▶ _Requirement_: Give back exactly the lines of the data below, starting with the line that has "ceiling fan: 6.39" and going on through the line that has "The pinhole camera".
[Data records Boundary: Start]
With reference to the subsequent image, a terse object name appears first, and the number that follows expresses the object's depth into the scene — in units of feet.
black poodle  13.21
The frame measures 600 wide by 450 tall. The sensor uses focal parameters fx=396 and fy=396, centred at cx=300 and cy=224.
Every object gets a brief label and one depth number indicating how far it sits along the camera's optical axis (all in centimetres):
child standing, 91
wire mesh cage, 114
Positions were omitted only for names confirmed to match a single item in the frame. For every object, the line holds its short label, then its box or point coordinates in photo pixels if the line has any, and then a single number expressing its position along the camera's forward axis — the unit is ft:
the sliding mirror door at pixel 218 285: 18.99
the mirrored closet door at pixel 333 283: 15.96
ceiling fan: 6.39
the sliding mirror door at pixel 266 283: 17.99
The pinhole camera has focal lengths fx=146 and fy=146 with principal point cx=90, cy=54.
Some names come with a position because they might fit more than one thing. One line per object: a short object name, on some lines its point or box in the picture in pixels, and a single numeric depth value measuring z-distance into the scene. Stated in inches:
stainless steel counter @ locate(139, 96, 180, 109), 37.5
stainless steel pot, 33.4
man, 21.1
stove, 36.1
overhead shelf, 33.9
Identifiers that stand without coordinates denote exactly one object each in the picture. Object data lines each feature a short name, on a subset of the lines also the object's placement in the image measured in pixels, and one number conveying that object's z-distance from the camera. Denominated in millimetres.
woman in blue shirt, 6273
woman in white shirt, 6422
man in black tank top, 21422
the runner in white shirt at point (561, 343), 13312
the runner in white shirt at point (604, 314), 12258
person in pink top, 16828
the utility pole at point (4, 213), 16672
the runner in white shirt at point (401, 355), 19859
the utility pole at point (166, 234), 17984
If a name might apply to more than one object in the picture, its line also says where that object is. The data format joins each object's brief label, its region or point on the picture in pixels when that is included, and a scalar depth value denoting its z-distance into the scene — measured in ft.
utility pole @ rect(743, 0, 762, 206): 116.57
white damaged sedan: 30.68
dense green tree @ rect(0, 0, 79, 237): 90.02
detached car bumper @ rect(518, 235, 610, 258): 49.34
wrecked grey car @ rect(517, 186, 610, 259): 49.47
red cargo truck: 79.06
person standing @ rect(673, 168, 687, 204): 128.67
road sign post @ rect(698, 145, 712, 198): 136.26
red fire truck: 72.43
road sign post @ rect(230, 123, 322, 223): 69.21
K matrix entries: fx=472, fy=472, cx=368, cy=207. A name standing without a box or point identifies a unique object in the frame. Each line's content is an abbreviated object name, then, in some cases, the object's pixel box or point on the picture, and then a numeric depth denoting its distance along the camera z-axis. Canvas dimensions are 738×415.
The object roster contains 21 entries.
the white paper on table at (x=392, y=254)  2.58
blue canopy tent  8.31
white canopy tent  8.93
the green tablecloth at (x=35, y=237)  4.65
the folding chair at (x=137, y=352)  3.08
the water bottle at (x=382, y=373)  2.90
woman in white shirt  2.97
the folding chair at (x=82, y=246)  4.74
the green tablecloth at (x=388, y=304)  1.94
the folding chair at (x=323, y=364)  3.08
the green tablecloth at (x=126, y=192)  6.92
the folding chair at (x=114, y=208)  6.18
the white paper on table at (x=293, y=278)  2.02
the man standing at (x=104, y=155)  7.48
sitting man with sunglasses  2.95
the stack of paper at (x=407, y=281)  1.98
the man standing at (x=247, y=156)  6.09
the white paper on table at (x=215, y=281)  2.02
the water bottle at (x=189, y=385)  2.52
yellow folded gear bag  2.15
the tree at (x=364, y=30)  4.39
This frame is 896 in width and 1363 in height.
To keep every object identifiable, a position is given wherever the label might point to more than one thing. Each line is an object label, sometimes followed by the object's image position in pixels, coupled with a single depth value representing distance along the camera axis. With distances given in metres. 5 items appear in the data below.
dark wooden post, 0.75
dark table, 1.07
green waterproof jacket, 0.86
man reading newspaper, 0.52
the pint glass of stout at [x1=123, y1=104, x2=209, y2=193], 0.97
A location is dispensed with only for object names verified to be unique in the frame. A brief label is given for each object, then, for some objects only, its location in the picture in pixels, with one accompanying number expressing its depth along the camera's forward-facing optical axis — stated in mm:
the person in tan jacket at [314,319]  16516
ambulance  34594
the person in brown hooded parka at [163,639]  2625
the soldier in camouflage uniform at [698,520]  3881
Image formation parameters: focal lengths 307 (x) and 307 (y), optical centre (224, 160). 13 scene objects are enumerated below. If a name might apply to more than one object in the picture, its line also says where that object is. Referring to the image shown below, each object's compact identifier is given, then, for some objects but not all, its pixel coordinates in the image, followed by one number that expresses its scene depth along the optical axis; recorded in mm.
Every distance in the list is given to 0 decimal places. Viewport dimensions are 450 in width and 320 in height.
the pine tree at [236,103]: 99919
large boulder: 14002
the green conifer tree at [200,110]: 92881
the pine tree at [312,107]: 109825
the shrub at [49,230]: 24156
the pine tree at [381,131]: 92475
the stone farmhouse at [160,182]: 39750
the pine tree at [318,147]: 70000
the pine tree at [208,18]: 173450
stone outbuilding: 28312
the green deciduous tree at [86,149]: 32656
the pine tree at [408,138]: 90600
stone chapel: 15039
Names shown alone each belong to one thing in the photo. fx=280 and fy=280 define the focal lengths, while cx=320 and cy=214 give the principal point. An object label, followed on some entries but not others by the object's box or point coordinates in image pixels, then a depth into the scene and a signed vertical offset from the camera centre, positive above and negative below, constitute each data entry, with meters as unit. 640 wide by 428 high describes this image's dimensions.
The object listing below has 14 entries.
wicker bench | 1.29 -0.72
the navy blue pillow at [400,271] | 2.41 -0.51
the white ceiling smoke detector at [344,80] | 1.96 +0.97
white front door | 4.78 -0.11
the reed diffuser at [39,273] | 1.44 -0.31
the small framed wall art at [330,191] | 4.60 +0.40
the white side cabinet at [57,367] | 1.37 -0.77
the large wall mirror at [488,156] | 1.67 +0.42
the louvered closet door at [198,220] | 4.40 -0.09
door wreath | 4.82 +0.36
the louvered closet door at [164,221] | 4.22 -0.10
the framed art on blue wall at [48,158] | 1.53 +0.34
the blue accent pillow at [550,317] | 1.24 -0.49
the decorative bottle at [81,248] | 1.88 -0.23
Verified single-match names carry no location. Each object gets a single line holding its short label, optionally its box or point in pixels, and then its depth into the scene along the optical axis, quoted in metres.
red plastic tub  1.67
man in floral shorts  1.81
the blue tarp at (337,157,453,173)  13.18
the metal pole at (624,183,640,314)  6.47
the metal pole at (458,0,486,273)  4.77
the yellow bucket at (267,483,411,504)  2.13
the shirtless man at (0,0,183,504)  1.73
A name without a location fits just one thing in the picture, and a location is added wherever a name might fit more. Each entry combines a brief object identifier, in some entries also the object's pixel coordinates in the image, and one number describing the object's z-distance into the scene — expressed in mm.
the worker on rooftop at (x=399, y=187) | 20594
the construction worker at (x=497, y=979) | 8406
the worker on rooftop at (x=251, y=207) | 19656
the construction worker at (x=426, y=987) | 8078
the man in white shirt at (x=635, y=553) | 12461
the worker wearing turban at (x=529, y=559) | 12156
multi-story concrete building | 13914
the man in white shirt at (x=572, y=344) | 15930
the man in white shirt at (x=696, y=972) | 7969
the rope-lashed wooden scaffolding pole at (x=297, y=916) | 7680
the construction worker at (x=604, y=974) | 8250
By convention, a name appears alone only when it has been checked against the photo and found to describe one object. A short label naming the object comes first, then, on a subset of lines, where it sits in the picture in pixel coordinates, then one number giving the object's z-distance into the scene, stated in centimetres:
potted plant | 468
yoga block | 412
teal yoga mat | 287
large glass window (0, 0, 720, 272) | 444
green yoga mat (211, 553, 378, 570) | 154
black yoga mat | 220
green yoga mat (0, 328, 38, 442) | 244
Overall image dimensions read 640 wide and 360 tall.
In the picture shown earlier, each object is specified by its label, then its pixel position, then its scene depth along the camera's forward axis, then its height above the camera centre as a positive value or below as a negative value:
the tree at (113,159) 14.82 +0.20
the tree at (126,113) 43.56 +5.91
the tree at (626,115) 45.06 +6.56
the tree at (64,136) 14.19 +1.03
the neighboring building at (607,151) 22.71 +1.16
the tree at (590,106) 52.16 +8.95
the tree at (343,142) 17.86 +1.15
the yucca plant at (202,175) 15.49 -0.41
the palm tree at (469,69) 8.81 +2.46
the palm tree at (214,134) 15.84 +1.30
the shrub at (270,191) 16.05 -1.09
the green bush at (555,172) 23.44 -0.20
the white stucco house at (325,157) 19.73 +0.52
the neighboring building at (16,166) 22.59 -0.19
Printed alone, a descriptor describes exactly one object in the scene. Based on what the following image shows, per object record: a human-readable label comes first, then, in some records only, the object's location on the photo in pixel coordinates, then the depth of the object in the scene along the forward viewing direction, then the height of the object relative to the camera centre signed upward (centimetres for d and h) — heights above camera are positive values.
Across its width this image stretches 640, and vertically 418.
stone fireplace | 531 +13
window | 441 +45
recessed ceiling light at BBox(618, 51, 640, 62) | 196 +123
[Data records Boundary: End]
▶ _Exercise response_:
ceiling fan: 6.39
the sliding mirror door at pixel 266 283: 17.99
The pinhole camera has focal lengths fx=146 and fy=146 with principal point cx=90, cy=54.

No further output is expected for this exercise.